La inclusión de esta disposición es de suma importancia, porque establece mecanismos operativos, para la solución de controversias comerciales entre las partes.  Como se ha visto, precisamente se carece de este tipo de canales en los Acuerdos suscritos con Centroamérica.  Estos mecanismos, acercan al Acuerdo de Cooperación a un acuerdo de índole comercial, donde ambas partes tienen intereses legítimos que defender, y no se trata de intereses unilaterales.  Constituyen la base jurídica necesaria para constreñir en forma efectiva, a la otra parte contratante al cumplimiento de sus obligaciones.
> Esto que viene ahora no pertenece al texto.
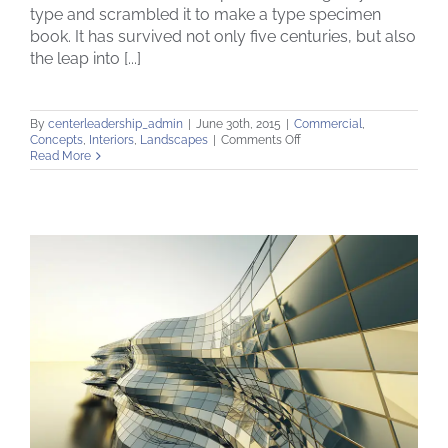
type and scrambled it to make a type specimen
book. It has survived not only five centuries, but also
the leap into [...]
By
centerleadership_admin
|
June 30th, 2015
|
Commercial
,
on
Concepts
,
Interiors
,
Landscapes
|
Comments Off
Structural
Read More
Perfection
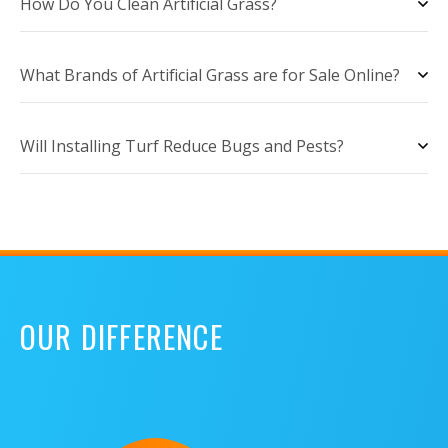
How Do You Clean Artificial Grass?
What Brands of Artificial Grass are for Sale Online?
Will Installing Turf Reduce Bugs and Pests?
OUR DIFFERENCE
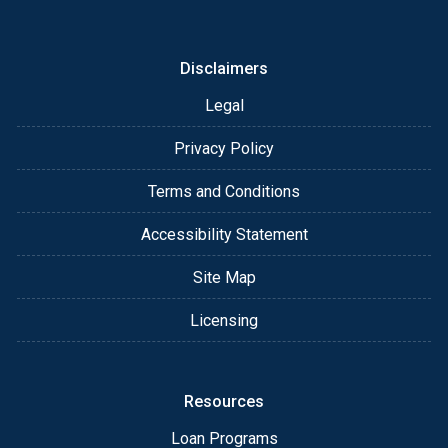
or email for personalized service and expert advice.
Disclaimers
Legal
Privacy Policy
Terms and Conditions
Accessibility Statement
Site Map
Licensing
Resources
Loan Programs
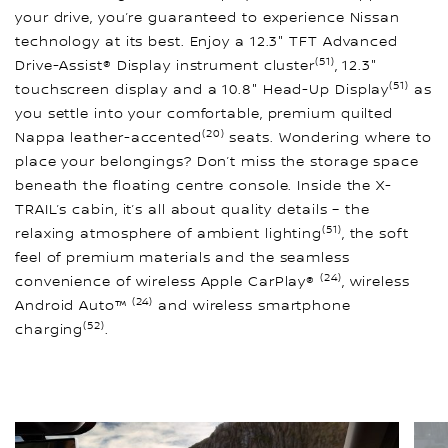
your drive, you’re guaranteed to experience Nissan
technology at its best. Enjoy a 12.3" TFT Advanced
(51)
Drive-Assist® Display instrument cluster
, 12.3"
(51)
touchscreen display and a 10.8" Head-Up Display
as
you settle into your comfortable, premium quilted
(20)
Nappa leather-accented
seats. Wondering where to
place your belongings? Don’t miss the storage space
beneath the floating centre console. Inside the X-
TRAIL’s cabin, it’s all about quality details – the
(51)
relaxing atmosphere of ambient lighting
, the soft
feel of premium materials and the seamless
(24)
convenience of wireless Apple CarPlay®
, wireless
(24)
Android Auto™
and wireless smartphone
(52)
charging
.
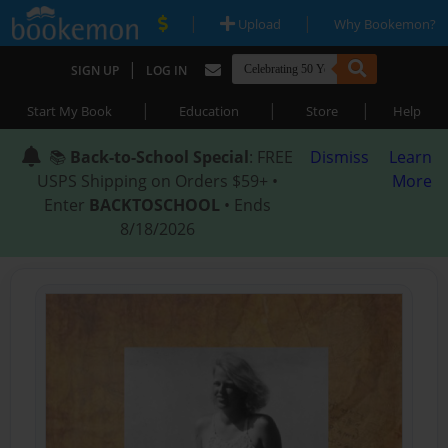
|
|
Upload
Why Bookemon?
|
SIGN UP
LOG IN
|
|
|
Start My Book
Education
Store
Help
📚
Back-to-School Special
: FREE
Dismiss
Learn
USPS Shipping on Orders $59+ •
More
Enter
BACKTOSCHOOL
• Ends
8/18/2026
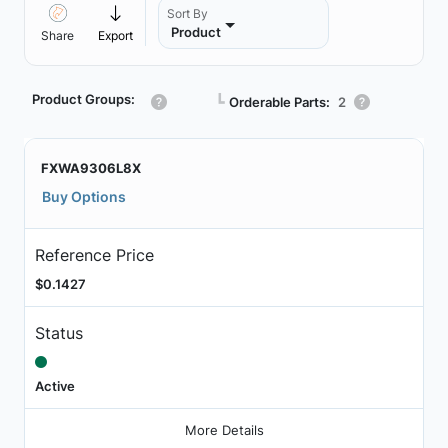
Sort By
Product
Share
Export
Product Groups:
┗
Orderable Parts:
2
FXWA9306L8X
Buy Options
Reference Price
$0.1427
Status
Active
More Details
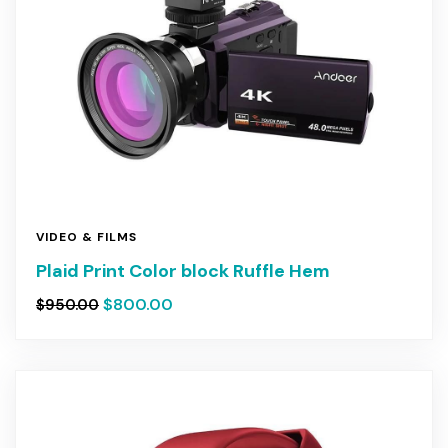
VIDEO & FILMS
Plaid Print Color block Ruffle Hem
$
800.00
$
950.00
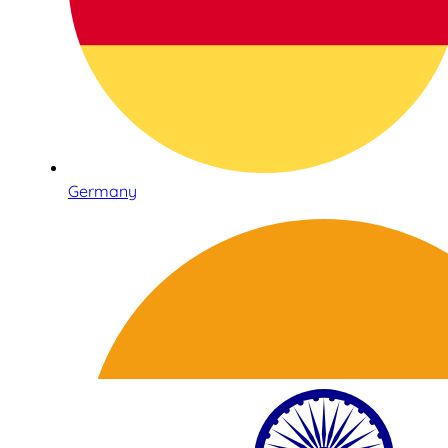
Germany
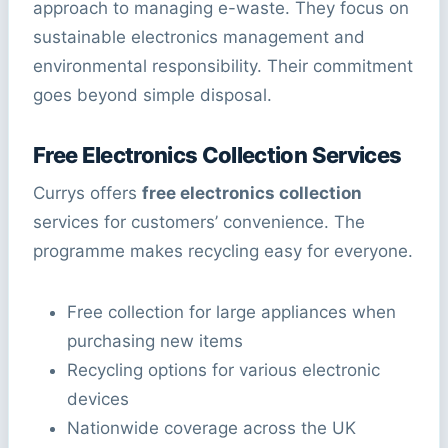
approach to managing e-waste. They focus on
sustainable electronics management and
environmental responsibility. Their commitment
goes beyond simple disposal.
Free Electronics Collection Services
Currys offers
free electronics collection
services for customers’ convenience. The
programme makes recycling easy for everyone.
Free collection for large appliances when
purchasing new items
Recycling options for various electronic
devices
Nationwide coverage across the UK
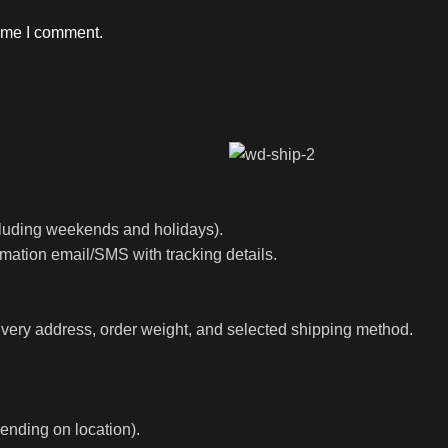
time I comment.
luding weekends and holidays).
rmation email/SMS with tracking details.
ivery address, order weight, and selected shipping method.
ending on location).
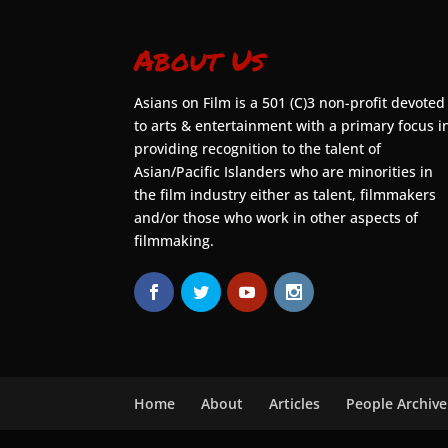
About Us
Asians on Film is a 501 (C)3 non-profit devoted
to arts & entertainment with a primary focus i
providing recognition to the talent of
Asian/Pacific Islanders who are minorities in
the film industry either as talent, filmmakers
and/or those who work in other aspects of
filmmaking.
Home
About
Articles
People Archive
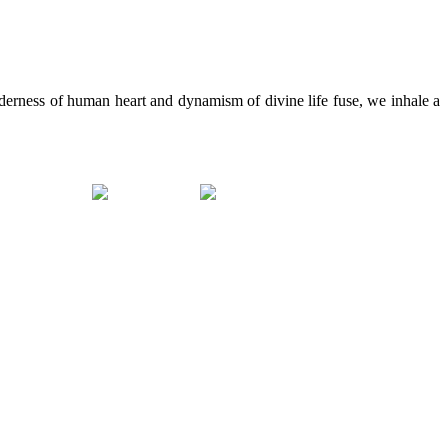
erness of human heart and dynamism of divine life fuse, we inhale a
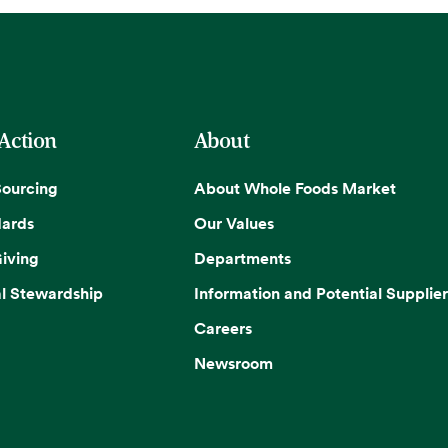
 Action
About
Sourcing
About Whole Foods Market
dards
Our Values
iving
Departments
l Stewardship
Information and Potential Supplier
Careers
Newsroom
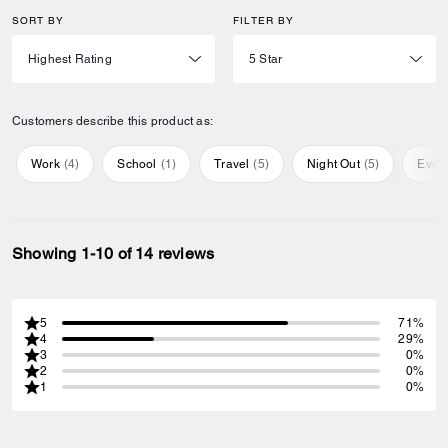
SORT BY
FILTER BY
Customers describe this product as:
Work
(
4
)
School
(
1
)
Travel
(
5
)
Night Out
(
5
)
Ever
Showing 1-10 of 14 reviews
5
71%
4
29%
3
0%
2
0%
1
0%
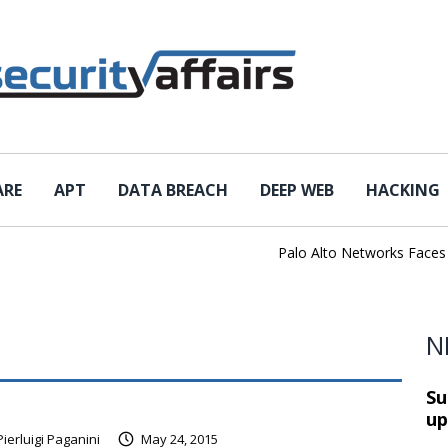
ARE
APT
DATA BREACH
DEEP WEB
HACKING
Palo Alto Networks Faces Ch
N
Su
up
Pierluigi Paganini
May 24, 2015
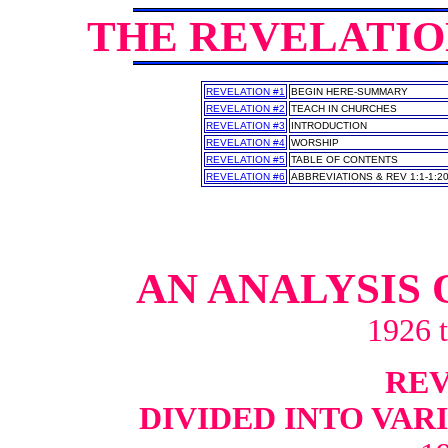
THE REVELATI
REVELATION #1
BEGIN HERE-SUMMARY
REVELATION #2
TEACH IN CHURCHES
REVELATION #3
INTRODUCTION
REVELATION #4
WORSHIP
REVELATION #5
TABLE OF CONTENTS
REVELATION #6
ABBREVIATIONS & REV 1:1-1:2
AN ANALYSIS 
1926 
REV 
DIVIDED INTO VAR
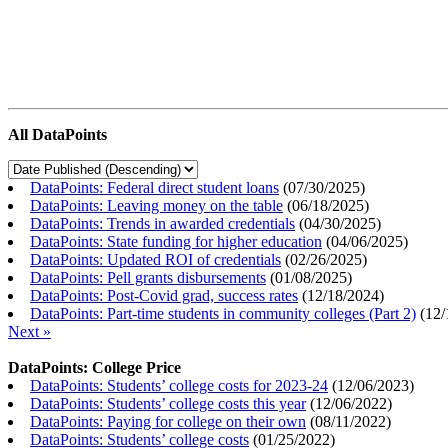
All DataPoints
DataPoints: Federal direct student loans
(
07/30/2025
)
DataPoints: Leaving money on the table
(
06/18/2025
)
DataPoints: Trends in awarded credentials
(
04/30/2025
)
DataPoints: State funding for higher education
(
04/06/2025
)
DataPoints: Updated ROI of credentials
(
02/26/2025
)
DataPoints: Pell grants disbursements
(
01/08/2025
)
DataPoints: Post-Covid grad, success rates
(
12/18/2024
)
DataPoints: Part-time students in community colleges (Part 2)
(
12/
Next »
DataPoints: College Price
DataPoints: Students’ college costs for 2023-24
(
12/06/2023
)
DataPoints: Students’ college costs this year
(
12/06/2022
)
DataPoints: Paying for college on their own
(
08/11/2022
)
DataPoints: Students’ college costs
(
01/25/2022
)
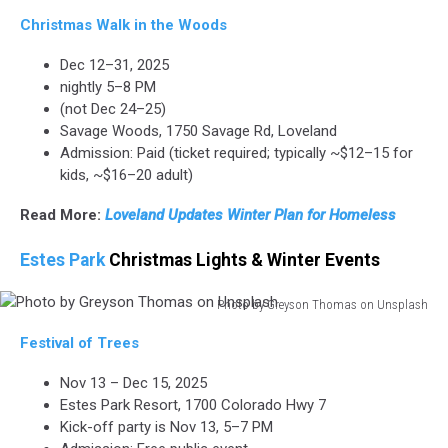
Christmas Walk in the Woods
Dec 12–31, 2025
nightly 5–8 PM
(not Dec 24–25)
Savage Woods, 1750 Savage Rd, Loveland
Admission: Paid (ticket required; typically ~$12–15 for
kids, ~$16–20 adult)
Read More:
Loveland Updates Winter Plan for Homeless
Estes Park
Christmas Lights & Winter Events
Photo by Greyson Thomas on Unsplash
Photo
Festival of Trees
by
Greyson
Nov 13 – Dec 15, 2025
Thomas
Estes Park Resort, 1700 Colorado Hwy 7
on
Kick-off party is Nov 13, 5–7 PM
Unsplash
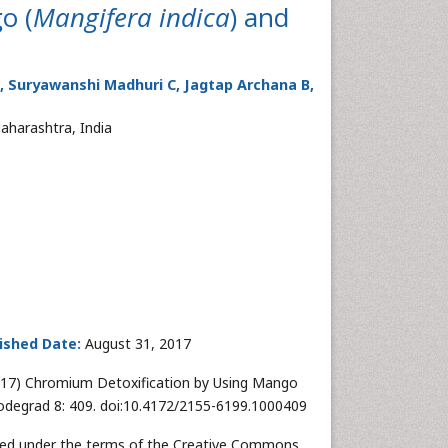
o (
Mangifera indica
) and
 A, Suryawanshi Madhuri C, Jagtap Archana B,
aharashtra, India
ished Date:
August 31, 2017
(2017) Chromium Detoxification by Using Mango
iodegrad 8: 409. doi:10.4172/2155-6199.1000409
buted under the terms of the Creative Commons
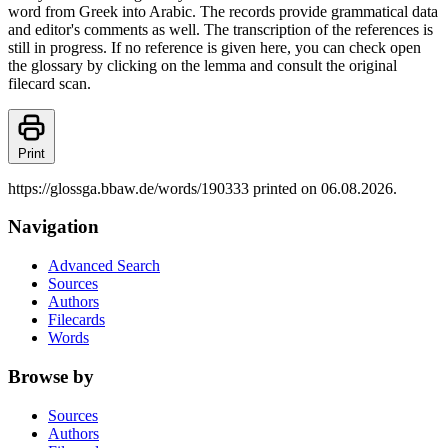
word from Greek into Arabic. The records provide grammatical data
and editor's comments as well. The transcription of the references is
still in progress. If no reference is given here, you can check open
the glossary by clicking on the lemma and consult the original
filecard scan.
Print
https://glossga.bbaw.de/words/190333 printed on 06.08.2026.
Navigation
Advanced Search
Sources
Authors
Filecards
Words
Browse by
Sources
Authors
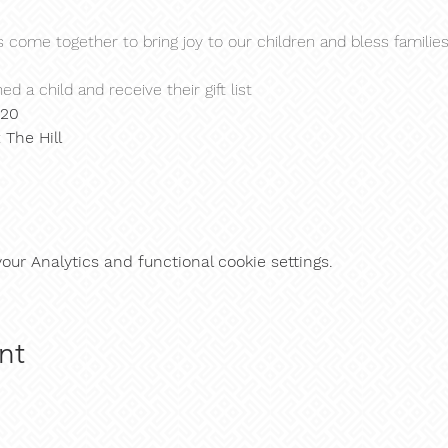
s come together to bring joy to our children and bless familie
ed a child and receive their gift list
$20
 
The Hill
ur Analytics and functional cookie settings.
nt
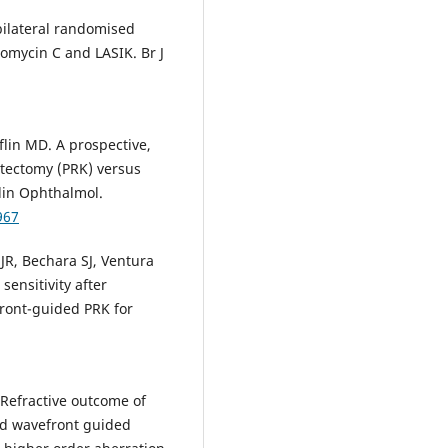
ilateral randomised
tomycin C and LASIK. Br J
flin MD. A prospective,
atectomy (PRK) versus
Clin Ophthalmol.
967
 JR, Bechara SJ, Ventura
sensitivity after
ront-guided PRK for
. Refractive outcome of
nd wavefront guided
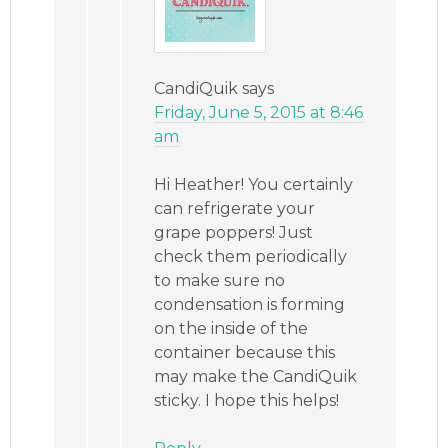
CandiQuik
says
Friday, June 5, 2015 at 8:46
am
Hi Heather! You certainly
can refrigerate your
grape poppers! Just
check them periodically
to make sure no
condensation is forming
on the inside of the
container because this
may make the CandiQuik
sticky. I hope this helps!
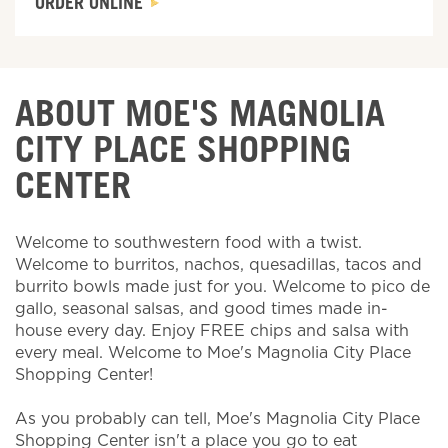
ORDER ONLINE
ABOUT MOE'S MAGNOLIA
CITY PLACE SHOPPING
CENTER
Welcome to southwestern food with a twist.
Welcome to burritos, nachos, quesadillas, tacos and
burrito bowls made just for you. Welcome to pico de
gallo, seasonal salsas, and good times made in-
house every day. Enjoy FREE chips and salsa with
every meal. Welcome to Moe's Magnolia City Place
Shopping Center!
As you probably can tell, Moe's Magnolia City Place
Shopping Center isn't a place you go to eat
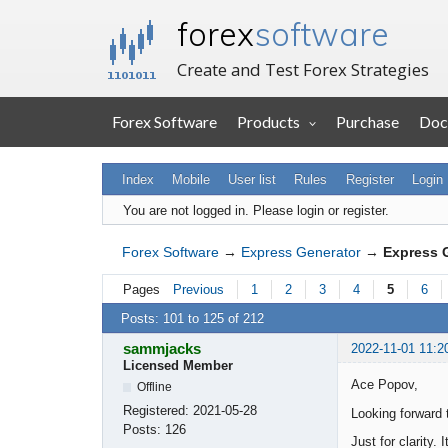
forex
software
Create and Test Forex Strategies
Forex Software
Products
Purchase
Doc
Index
Mobile
User list
Rules
Register
Login
You are not logged in.
Please login or register.
Forex Software
→
Express Generator
→
Express 
Pages
Previous
1
2
3
4
5
6
Posts: 101 to 125 of 212
sammjacks
2022-11-01 11:2
Licensed Member
Ace Popov,
Offline
Registered:
2021-05-28
Looking forward 
Posts:
126
Just for clarity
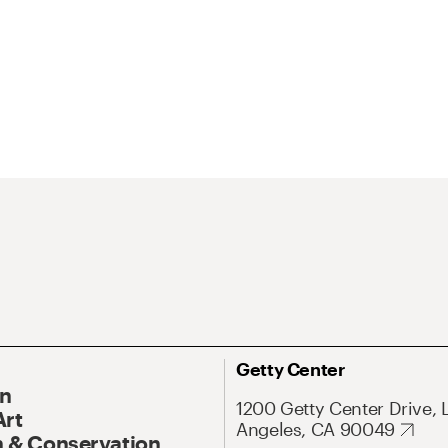
Getty Center
On
1200 Getty Center Drive, 
Art
Angeles, CA 90049
 & Conservation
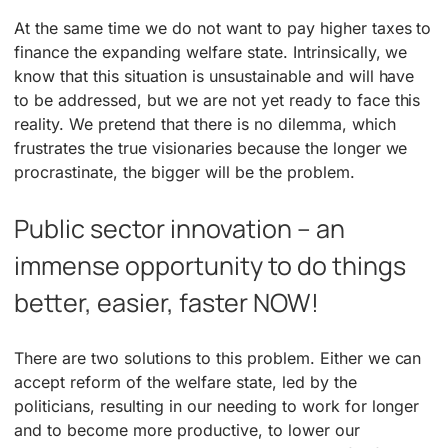
At the same time we do not want to pay higher taxes to
finance the expanding welfare state. Intrinsically, we
know that this situation is unsustainable and will have
to be addressed, but we are not yet ready to face this
reality. We pretend that there is no dilemma, which
frustrates the true visionaries because the longer we
procrastinate, the bigger will be the problem.
Public sector innovation – an
immense opportunity to do things
better, easier, faster NOW!
There are two solutions to this problem. Either we can
accept reform of the welfare state, led by the
politicians, resulting in our needing to work for longer
and to become more productive, to lower our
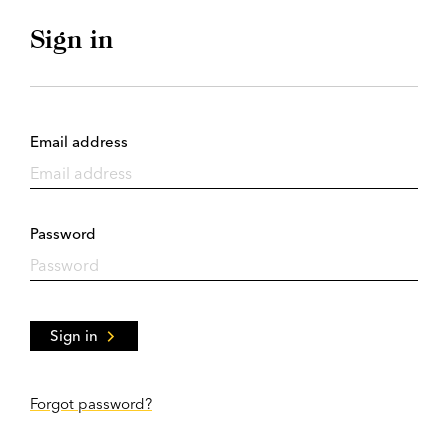
Sign in
Email address
Password
Sign in
Forgot password?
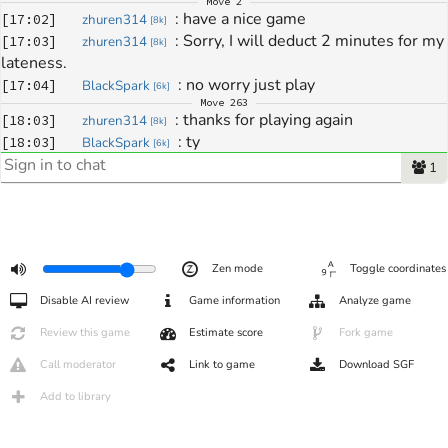
Move
2
: 
have a nice game
[
17:02
]
zhuren314
[
8k
]
: 
Sorry, I will deduct 2 minutes for my 
[
17:03
]
zhuren314
[
8k
]
lateness.
: 
no worry just play
[
17:04
]
BlackSpark
[
6k
]
Move
263
: 
thanks for playing again
[
18:03
]
zhuren314
[
8k
]
: 
ty
[
18:03
]
BlackSpark
[
6k
]
: 
i missread so many things this 
[
18:03
]
BlackSpark
[
6k
]
1
game :)
: 
good job punishing 
[
18:04
]
BlackSpark
[
6k
]
: 
cya
[
18:04
]
BlackSpark
[
6k
]
: 
Variation: 1
[
18:04
]
zhuren314
[
8k
]
Zen mode
Toggle coordinates
: 
yes i think here i have not chance
[
18:05
]
zhuren314
[
8k
]
: 
c u
[
18:05
]
zhuren314
[
8k
]
Disable AI review
Game information
Analyze game
Review this game
Estimate score
Fork game
Call moderator
Link to game
Download SGF
Add to library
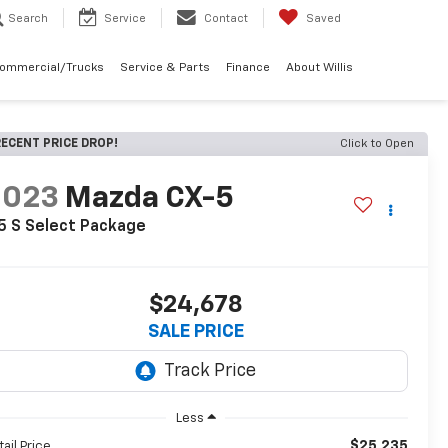
Search
Service
Contact
Saved
Commercial/Trucks
Service & Parts
Finance
About Willis
ECENT PRICE DROP!
Click to Open
2023
Mazda CX-5
5 S Select Package
$24,678
SALE PRICE
Less
$25,235
tail Price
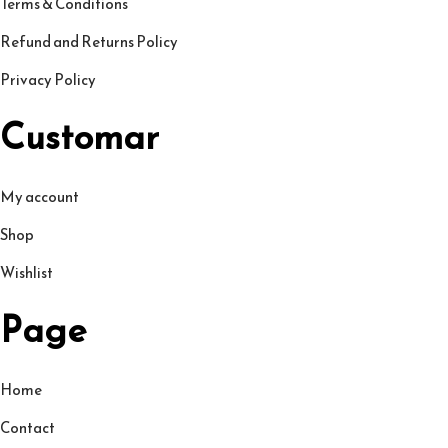
Terms & Conditions
9
৳
p
Refund and Returns Policy
.
l
Privacy Policy
0
.
e
0
v
Customar
৳
a
r
My account
.
i
Shop
a
n
Wishlist
t
Page
s
.
T
Home
h
Contact
e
Curiosamente, aunque con sentido, el Acuerdo con México no incluye ninguna disposición en materia de integración, como sí lo hacen los Acuerdos con Centroamérica y con el Pacto Andino.  La explicación es en dos sentidos:  cuando se firmó el Acuerdo, México no estaba “integrado  “, en la forma convencional, con ningún país, aunque se encontraba en proceso de negociación para el establecimiento del libre comercio con los Estados Unidos y Canadá; Chile, con los otros dos miembros del Grupo de los Tres (Colombia y Venezuela), con Centroamérica y con Bolivia; asimismo, puede ser que el tipo de integración que México ha propugnado, no sea, particularmente, del interés de la CEE.